§ Task instructions:
1 - Answer these from the Nahuatl message:
(a) What example with a gloss is given for tocaitl being reinterpreted as a verb in colonial Western Nahuatl?
(b) In Zongolica, what is the possessed form of the word for "name"?
(c) Which form is glossed as "its branch"?
2 - From the Nahuatl message, print the stretch from "On Jan 2, 2013, at" through "form is notocayoh." word for word.

§ Text provided:

- - - - -

Nahuatl word classes

John Sullivan idiez at me.com
Thu Jan 3 00:29:02 UTC 2013


Are you sure "notoca" is working as a verb here? If the "i" of n(i) elides, why is that first "o" there? I know that in colonial Western Nahuatl, under the influence of Spanish, tocaitl gets reinterpreted as a verb (nimotoca Juan, "I call myself Juan"), but I haven't seen very many examples of that.
John

On Jan 2, 2013, at 6:20 PM, Magnus Pharao Hansen <magnuspharao at gmail.com> wrote:

> I believe both Launey and Dakin write about the possibility of an underlying -yi- in those two words. I don't know the form "notocah" "my name" from any dialects - I only know "notocayoh" "my name" (formed with the -yo- inalienable possesion suffix) and the verb notoca "I call myself" (with the ni- suffix elided because it is redundant) - in Hueyapan and classical at least. In Zongolica the unpossessed word for "name" is tocaitl (which probably has an underlying -y- glide between a and i), but the possessed form is notocayoh. 
> 
> best,
> M
> 
> On 2 January 2013 19:00, John Sullivan <idiez at me.com> wrote:
> Piyali Magnus huan notequixpoyohuan,
>         I have always wondered why in Eastern Huastecan Nahuatl the following alternate forms exist:
> 1. arm/hand
> a). nomah, "my arm". nomahpil, "my finger.
> b). ima:cuayo:, "its branch"
> 
> 2. name
> a). noto:cah, "my name"

- - - - -

§ Excerpted records:
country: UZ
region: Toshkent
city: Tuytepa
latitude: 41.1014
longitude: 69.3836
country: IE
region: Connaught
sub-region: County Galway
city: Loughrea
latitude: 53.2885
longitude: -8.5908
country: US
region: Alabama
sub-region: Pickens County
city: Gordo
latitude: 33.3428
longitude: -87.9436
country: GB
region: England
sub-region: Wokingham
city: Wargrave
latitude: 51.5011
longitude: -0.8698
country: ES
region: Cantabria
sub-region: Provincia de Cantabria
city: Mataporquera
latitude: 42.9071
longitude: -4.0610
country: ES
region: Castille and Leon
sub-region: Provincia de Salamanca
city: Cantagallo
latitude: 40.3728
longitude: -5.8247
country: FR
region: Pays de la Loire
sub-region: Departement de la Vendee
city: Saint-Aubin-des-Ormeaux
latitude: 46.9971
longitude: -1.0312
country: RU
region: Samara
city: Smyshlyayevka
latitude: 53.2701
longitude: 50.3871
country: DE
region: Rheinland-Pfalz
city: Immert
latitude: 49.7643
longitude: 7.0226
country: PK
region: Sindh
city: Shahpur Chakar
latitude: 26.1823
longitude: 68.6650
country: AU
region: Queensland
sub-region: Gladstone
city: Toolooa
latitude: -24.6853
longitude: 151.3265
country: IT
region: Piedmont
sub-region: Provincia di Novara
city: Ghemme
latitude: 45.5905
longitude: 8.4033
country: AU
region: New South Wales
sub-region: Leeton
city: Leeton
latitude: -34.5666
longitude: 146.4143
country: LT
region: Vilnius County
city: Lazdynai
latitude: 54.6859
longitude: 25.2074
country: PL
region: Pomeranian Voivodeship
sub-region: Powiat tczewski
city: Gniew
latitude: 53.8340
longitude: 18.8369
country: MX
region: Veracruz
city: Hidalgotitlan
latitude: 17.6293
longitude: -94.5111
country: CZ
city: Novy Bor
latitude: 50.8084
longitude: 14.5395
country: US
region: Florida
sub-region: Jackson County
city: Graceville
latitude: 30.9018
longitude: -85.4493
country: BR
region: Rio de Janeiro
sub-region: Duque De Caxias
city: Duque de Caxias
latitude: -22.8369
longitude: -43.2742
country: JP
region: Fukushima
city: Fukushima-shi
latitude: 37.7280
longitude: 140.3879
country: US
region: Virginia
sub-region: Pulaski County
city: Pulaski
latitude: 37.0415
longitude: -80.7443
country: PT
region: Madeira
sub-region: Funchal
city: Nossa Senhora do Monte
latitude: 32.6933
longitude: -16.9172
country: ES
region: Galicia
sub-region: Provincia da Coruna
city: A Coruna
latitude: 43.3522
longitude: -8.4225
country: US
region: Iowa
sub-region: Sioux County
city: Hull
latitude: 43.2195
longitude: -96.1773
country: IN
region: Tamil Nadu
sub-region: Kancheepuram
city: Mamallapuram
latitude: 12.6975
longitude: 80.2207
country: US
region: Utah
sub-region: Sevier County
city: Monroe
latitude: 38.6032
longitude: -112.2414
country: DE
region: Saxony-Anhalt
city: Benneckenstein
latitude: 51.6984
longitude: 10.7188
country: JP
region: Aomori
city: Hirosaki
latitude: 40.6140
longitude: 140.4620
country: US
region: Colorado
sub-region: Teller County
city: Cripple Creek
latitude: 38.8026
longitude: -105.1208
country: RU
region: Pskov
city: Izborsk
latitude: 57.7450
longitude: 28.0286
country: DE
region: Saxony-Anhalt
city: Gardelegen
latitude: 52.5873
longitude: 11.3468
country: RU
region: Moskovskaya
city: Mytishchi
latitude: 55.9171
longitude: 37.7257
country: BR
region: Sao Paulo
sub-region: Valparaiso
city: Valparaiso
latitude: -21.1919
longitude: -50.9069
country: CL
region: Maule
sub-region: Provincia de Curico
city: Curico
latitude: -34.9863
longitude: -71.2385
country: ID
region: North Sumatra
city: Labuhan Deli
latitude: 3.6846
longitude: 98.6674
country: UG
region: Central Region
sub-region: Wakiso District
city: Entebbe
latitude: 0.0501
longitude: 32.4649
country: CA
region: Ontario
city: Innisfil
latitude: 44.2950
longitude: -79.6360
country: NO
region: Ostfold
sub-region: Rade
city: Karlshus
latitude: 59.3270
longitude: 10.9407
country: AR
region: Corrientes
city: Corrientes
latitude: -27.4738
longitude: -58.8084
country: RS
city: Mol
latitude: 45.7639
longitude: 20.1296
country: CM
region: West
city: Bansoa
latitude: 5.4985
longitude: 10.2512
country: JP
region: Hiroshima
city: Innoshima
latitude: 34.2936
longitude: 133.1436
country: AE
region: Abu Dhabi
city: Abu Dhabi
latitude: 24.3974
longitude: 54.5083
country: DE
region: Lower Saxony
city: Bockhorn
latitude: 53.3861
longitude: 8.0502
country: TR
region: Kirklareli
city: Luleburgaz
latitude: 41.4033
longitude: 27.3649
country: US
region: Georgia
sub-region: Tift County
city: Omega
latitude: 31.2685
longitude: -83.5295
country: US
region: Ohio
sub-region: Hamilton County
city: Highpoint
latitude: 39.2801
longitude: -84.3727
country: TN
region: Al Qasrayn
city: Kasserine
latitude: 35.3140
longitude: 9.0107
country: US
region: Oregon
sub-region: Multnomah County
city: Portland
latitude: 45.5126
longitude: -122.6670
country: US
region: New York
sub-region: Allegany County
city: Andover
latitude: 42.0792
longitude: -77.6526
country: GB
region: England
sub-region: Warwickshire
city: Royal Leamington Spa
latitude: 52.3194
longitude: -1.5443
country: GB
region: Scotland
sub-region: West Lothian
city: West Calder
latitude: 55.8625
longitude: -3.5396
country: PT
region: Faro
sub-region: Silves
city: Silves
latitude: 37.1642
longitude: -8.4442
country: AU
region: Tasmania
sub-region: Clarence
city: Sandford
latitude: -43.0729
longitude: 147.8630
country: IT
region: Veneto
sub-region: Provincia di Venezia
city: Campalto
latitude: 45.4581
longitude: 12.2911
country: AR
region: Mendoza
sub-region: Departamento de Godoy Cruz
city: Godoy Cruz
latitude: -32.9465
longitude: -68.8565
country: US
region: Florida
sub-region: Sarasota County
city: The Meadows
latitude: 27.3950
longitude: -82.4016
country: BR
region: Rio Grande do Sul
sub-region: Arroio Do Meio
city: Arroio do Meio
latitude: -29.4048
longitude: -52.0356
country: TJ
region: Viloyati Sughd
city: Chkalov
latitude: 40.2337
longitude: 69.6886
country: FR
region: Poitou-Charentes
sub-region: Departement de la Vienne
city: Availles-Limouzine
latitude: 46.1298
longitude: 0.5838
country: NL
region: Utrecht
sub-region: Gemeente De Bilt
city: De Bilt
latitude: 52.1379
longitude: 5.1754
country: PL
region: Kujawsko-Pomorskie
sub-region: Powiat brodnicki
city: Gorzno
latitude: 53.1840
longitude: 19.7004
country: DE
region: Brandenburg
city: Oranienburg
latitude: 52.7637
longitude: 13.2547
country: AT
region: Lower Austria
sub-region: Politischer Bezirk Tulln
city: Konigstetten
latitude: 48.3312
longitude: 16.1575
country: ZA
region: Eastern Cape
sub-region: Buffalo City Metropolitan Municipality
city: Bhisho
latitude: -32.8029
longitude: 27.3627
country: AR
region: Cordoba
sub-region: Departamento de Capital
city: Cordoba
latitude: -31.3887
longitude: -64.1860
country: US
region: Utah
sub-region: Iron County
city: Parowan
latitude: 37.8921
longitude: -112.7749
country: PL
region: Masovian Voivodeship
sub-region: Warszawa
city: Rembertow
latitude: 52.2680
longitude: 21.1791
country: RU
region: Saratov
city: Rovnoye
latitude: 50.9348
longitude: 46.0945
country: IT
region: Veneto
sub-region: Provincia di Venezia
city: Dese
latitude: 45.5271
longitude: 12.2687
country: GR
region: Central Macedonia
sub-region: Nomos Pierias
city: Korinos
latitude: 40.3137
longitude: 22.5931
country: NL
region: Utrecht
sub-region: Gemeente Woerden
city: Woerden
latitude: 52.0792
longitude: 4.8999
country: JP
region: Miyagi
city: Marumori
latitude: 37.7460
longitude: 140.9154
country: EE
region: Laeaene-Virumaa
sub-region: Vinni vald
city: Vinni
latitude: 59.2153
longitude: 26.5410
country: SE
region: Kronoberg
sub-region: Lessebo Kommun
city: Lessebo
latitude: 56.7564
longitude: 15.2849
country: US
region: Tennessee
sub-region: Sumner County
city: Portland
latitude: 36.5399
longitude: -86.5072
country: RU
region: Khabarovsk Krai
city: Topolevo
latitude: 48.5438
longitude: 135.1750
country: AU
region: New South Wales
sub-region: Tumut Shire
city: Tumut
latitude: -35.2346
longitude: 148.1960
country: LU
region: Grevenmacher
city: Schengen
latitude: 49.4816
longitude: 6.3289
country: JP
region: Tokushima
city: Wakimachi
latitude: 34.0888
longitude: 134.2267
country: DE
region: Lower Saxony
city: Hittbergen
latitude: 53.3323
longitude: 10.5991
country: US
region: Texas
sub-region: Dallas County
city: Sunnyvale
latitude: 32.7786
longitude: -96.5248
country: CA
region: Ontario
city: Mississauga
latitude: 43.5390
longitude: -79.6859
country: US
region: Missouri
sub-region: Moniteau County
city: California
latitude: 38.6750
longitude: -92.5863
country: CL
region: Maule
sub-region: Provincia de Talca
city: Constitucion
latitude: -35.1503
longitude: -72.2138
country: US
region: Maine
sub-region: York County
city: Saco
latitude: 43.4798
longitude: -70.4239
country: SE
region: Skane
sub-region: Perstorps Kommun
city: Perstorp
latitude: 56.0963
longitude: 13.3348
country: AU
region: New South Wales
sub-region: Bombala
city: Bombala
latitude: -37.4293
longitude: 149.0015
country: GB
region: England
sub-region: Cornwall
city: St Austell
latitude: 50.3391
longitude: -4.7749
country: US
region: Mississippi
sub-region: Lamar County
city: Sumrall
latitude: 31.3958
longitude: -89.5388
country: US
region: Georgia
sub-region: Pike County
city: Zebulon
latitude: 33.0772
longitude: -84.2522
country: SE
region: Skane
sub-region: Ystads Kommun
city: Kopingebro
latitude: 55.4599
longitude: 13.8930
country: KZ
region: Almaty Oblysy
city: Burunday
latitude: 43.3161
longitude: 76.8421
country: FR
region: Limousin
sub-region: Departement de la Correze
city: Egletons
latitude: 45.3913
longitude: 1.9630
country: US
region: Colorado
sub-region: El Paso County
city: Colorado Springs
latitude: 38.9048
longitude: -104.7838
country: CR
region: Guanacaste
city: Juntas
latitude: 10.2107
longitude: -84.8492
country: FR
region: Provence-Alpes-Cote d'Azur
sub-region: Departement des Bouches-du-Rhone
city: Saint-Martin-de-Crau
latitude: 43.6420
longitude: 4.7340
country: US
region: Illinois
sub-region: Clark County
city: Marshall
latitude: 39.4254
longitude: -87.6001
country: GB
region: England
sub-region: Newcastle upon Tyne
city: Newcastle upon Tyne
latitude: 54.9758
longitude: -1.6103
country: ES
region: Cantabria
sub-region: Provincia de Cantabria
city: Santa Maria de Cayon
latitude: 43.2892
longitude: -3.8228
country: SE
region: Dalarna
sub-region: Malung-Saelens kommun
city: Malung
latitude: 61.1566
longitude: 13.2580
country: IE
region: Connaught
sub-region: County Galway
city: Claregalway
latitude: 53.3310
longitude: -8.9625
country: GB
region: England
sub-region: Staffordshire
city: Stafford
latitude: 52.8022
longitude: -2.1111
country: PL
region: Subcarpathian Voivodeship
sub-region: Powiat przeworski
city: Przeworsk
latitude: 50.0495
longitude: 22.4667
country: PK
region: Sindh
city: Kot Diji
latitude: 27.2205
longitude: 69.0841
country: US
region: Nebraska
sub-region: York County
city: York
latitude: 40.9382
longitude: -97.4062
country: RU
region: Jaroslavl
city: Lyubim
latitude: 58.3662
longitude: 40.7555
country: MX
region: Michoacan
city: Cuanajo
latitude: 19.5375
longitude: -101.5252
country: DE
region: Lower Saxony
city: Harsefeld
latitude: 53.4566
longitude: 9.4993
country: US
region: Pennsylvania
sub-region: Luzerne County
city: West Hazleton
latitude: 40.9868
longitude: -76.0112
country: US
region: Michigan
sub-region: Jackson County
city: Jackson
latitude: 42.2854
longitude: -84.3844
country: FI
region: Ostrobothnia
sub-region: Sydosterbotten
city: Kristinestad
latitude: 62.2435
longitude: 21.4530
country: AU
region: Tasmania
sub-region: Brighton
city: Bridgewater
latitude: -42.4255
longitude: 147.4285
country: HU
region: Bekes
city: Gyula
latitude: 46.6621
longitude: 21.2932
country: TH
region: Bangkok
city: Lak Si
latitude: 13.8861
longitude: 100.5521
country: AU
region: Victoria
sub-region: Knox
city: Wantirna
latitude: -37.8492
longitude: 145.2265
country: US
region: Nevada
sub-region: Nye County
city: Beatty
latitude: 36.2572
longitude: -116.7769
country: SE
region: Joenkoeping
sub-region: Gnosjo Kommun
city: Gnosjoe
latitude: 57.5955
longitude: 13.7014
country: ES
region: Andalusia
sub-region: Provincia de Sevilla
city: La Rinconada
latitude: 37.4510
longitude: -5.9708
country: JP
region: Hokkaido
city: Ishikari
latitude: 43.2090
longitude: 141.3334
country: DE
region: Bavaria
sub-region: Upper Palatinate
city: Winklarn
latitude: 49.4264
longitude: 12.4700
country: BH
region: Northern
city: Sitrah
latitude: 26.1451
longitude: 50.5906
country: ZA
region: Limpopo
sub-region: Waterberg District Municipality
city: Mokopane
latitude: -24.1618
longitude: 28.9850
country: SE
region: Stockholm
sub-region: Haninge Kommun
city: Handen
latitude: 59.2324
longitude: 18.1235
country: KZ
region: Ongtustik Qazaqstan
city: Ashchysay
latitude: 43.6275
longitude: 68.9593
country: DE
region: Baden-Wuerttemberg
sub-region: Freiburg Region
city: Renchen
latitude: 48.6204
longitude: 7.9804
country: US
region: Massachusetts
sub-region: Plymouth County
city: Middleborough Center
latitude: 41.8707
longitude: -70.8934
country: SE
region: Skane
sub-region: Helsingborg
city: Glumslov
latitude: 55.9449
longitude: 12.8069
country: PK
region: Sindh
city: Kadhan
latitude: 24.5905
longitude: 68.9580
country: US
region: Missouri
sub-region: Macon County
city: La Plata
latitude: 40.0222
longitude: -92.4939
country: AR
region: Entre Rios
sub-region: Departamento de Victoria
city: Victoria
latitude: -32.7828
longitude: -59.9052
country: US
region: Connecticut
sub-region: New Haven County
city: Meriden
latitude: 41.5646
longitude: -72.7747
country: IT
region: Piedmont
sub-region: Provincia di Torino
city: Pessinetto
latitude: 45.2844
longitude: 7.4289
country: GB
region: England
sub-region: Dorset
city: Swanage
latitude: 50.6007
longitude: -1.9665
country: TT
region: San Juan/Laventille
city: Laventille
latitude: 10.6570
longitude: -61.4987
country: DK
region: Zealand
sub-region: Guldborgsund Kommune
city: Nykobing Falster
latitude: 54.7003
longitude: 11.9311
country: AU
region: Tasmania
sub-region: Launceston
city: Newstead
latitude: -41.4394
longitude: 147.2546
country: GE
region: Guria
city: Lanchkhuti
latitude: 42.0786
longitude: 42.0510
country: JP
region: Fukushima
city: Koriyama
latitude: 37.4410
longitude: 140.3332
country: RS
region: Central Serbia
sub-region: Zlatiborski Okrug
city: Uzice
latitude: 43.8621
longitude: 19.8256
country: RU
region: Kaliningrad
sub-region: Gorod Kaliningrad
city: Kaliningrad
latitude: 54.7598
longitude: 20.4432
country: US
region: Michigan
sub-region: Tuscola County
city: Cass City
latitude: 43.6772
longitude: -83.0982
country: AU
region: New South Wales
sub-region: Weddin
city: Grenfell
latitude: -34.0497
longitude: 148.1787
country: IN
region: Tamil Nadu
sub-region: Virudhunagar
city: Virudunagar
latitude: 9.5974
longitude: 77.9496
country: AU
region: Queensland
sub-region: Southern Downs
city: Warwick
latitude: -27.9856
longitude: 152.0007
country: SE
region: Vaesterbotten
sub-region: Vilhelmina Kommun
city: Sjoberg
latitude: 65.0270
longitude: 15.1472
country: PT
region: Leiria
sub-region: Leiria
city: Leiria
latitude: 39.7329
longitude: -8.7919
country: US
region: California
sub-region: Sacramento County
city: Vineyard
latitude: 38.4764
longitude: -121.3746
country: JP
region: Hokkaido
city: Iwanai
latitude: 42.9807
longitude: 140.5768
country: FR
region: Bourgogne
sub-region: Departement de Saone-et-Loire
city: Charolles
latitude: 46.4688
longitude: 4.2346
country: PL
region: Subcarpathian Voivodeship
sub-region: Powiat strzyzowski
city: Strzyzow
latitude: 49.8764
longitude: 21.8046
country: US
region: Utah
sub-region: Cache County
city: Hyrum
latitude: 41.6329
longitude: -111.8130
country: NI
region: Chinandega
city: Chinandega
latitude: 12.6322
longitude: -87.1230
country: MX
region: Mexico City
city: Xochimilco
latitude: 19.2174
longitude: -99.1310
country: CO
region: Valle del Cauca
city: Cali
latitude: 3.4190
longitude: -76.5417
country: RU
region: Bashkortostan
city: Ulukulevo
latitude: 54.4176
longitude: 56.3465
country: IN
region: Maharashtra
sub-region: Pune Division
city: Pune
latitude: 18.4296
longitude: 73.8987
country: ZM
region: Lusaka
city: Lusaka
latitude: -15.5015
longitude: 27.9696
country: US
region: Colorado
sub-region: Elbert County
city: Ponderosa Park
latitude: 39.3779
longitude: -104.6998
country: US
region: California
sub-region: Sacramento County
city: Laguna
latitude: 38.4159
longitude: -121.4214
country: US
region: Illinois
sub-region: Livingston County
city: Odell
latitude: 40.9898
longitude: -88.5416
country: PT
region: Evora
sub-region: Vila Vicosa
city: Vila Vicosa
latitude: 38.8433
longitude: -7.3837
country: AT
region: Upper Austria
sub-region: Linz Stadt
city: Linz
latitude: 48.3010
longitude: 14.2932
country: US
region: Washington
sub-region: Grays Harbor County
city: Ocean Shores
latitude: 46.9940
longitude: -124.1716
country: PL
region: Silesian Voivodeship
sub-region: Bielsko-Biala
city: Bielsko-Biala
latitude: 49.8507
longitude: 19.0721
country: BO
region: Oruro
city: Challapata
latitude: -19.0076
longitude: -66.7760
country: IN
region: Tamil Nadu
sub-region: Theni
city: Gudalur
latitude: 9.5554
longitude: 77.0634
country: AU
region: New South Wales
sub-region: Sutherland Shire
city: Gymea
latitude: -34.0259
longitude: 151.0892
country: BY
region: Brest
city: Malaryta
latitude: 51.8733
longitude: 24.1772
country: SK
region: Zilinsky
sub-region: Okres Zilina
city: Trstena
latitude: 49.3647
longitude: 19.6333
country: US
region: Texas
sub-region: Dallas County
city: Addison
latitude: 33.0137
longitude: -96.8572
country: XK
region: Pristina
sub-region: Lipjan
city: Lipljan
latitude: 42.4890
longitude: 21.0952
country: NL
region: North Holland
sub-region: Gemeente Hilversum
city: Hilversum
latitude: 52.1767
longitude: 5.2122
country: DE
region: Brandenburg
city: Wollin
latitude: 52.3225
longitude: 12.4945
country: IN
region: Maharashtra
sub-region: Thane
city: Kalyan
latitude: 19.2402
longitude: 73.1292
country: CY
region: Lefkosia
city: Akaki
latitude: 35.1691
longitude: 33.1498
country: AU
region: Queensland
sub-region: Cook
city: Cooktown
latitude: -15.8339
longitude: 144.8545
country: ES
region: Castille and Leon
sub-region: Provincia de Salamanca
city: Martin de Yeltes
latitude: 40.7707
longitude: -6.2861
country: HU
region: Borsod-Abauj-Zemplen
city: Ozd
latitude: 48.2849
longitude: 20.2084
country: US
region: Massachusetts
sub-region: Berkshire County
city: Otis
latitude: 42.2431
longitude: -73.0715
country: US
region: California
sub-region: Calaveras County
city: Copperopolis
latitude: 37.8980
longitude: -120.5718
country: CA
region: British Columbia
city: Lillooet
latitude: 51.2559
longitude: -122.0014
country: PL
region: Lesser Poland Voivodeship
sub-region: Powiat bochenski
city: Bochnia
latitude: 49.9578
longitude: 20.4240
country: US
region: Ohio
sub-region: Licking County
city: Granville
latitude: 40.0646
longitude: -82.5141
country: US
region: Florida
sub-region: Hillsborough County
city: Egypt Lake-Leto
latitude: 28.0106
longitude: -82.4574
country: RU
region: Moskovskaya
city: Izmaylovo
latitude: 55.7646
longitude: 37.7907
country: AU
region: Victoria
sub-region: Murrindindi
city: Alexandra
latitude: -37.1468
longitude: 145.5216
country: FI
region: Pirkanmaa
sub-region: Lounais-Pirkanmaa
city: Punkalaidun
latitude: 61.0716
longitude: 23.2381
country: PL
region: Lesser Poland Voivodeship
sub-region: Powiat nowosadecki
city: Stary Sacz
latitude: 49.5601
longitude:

- - - - -

§ Solutions to the problems:
1 -
(a) nimotoca Juan, "I call myself Juan"
(b) notocayoh
(c) ima:cuayo:

2 -
On Jan 2, 2013, at 6:20 PM, Magnus Pharao Hansen <magnuspharao at gmail.com> wrote:

> I believe both Launey and Dakin write about the possibility of an underlying -yi- in those two words. I don't know the form "notocah" "my name" from any dialects - I only know "notocayoh" "my name" (formed with the -yo- inalienable possesion suffix) and the verb notoca "I call myself" (with the ni- suffix elided because it is redundant) - in Hueyapan and classical at least. In Zongolica the unpossessed word for "name" is tocaitl (which probably has an underlying -y- glide between a and i), but the possessed form is notocayoh.